In the days leading up to New Year’s Eve, many streets will be guarded by groups of children or young teens demanding payment for passage. They use a rope or a chain, lifting it high to prevent cars from moving forward. When the driver has paid a small donation, the chain is dropped and the car is allowed to pass. It’s a great chance to offer payment in exchange for a photo.
Viudas de Año Nuevo, or widows of the old year, take to the streets in droves. These are always men dressed in drag. They ask for donations, often playing the same game as the kids mentioned above. By and large, they are pushier than their younger counterparts and, by the end of the afternoon, often drunk.

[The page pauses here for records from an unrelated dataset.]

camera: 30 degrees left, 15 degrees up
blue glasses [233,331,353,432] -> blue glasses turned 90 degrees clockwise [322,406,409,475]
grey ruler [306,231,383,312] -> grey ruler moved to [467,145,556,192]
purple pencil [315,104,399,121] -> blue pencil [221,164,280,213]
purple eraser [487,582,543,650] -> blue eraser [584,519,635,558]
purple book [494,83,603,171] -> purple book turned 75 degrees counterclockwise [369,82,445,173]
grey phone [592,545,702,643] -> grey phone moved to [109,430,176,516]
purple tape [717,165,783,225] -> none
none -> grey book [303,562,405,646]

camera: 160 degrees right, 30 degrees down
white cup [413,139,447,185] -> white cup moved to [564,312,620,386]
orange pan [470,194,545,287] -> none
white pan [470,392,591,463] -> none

The stalls in many outdoor markets will overflow with yellow or red underwear, from bras to briefs. Ecuadorians wear yellow to signify good luck, prosperity, and productivity, while red represents love and passion.
Year round, people light offering candles in most of the local churches. On New Year’s Eve, the traditional white candle signifying purity is replaced by other colors: blue for peace, red for passion, yellow for abundance, and orange for intelligence.

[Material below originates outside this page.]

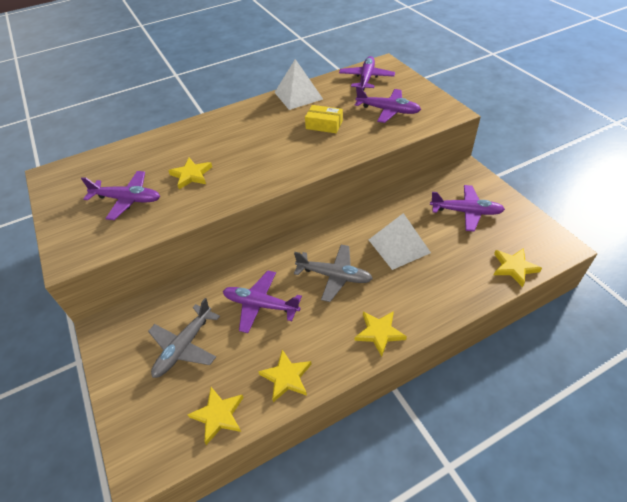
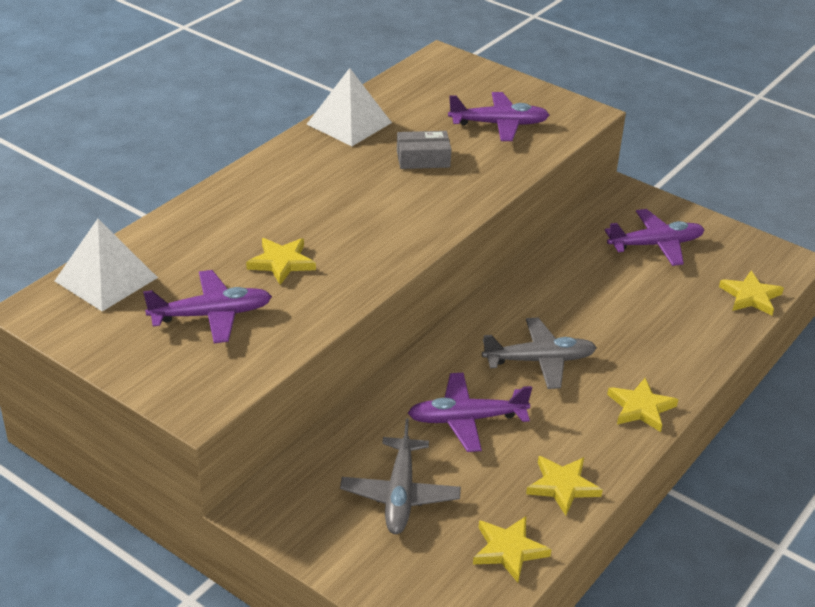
camera: 30 degrees left, 10 degrees down
yellow box [305,105,343,133] -> grey box [397,131,451,169]
purple plane [339,56,395,90] -> none
white pyramid [369,213,431,270] -> white pyramid moved to [55,219,158,311]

A monigote is a large doll that signifies all that went wrong or right with the old year. Sometimes families make their own at home, taking old clothes and stuffing them full of straw or other flammable materials. They might buy one of the many papier-mâché masks that are for sale at pop-up vendors and add a realistic-looking face. At other times, families will shop for a readymade monigote, often a cartoon character or a super hero.
In the past, these dolls were often made to look like local or national politicians. In fact, families would make a doll from used clothing and just add a papier-mâché mask from one of the many street vendors. In recent years, it has become common to find dummies that look like superheroes and cartoon characters.

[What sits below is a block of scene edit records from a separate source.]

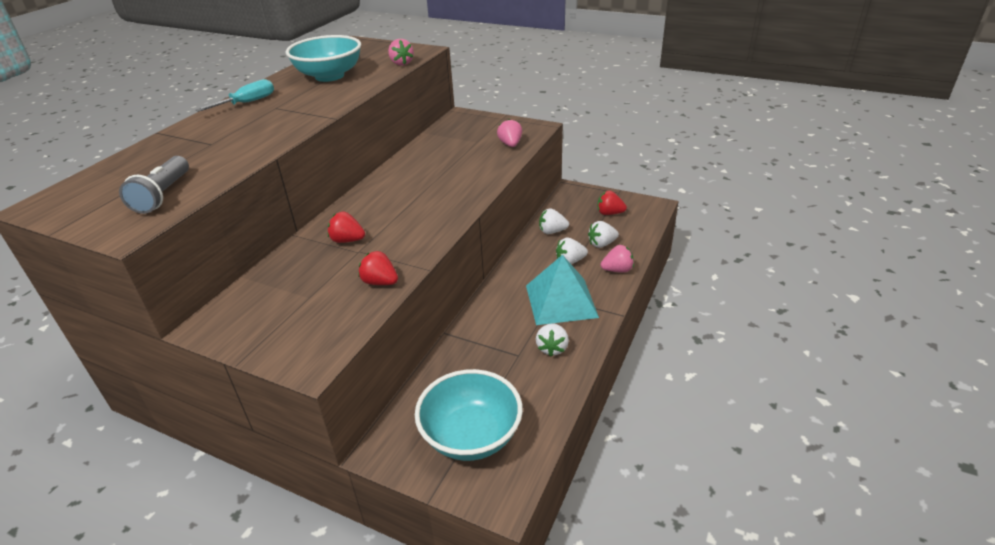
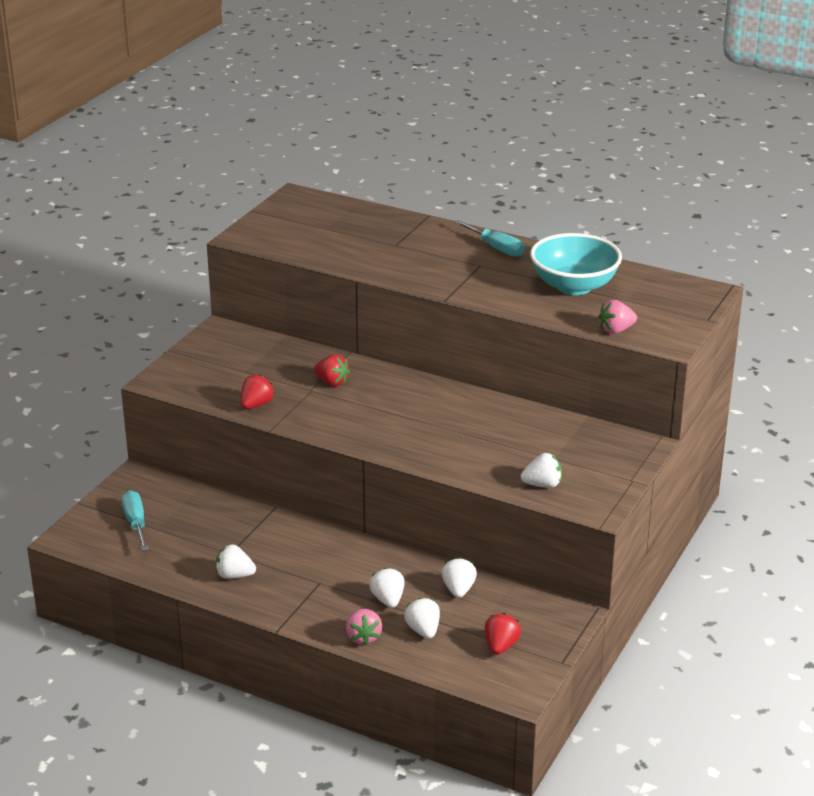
camera: 90 degrees right, 5 degrees down
grey flashlight [119,156,189,214] -> none
red strawberry [328,212,365,243] -> red strawberry turned 105 degrees clockwise [314,354,350,386]
turquoise bowl [415,369,523,461] -> turquoise screwdriver [121,490,149,551]
pink strawberry [497,119,522,147] -> white strawberry [521,453,562,488]
turquoise pyramid [526,255,599,325] -> none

In a few of the big cities, such as Guayaquil and Cuenca, neighbors will come together and build gigantic monigotes. These huge structures are very often well-known politicians, sports stars, or actors.
These dolls or dummies are burned throughout the day and night of New Year’s Eve. Daytime burnings tend to take place outside offices and places of work; nighttime burnings are saved for the hours just before midnight.
Many people place messages inside the effigy before burning it. These messages are often a list of bad events or toxic people from the past year. Burning the bad, be it a politician who made poor decisions, or a slip of paper with the names of people who treated you poorly, is a way to start the New Year with a clean slate.
Once the monigote is burning bright and strong, it’s time to jump through the flames and over the ashes, a spiritual cleansing using flame and smoke that harks back to ancient Andean cultural traditions.
Some traditions originated in Europe, like the eating of 12 grapes, or sometimes 12 cherries, at midnight. According to legend, the grapes represented the 12 tribes of Israel and then the 12 apostles. Today, people associate them with wishes. As each grape is eaten, each person intones “Voy a ser feliz,” or “I will be happy.”
Along the coast, many people dress in white clothing and wade into the Pacific Ocean at midnight. This tradition originated in Brazil, where they toss flowers into the waves in honor of the female goddess of the sea, Yemanyá.
Last but not least, expect fireworks, even in the smallest town! Big cities such as Salinas host a pyrotechnic event and thousands of people gather to watch. But in many cities, each family or small neighborhood sets off its own fireworks, and the skyline in almost any location in Ecuador lights up as if thousands of fireflies have taken to the heavens. Be warned, many accidents happen on New Year’s Eve as a result of people being ill-prepared to light explosive devices. Keep your distance on the streets and enjoy from afar!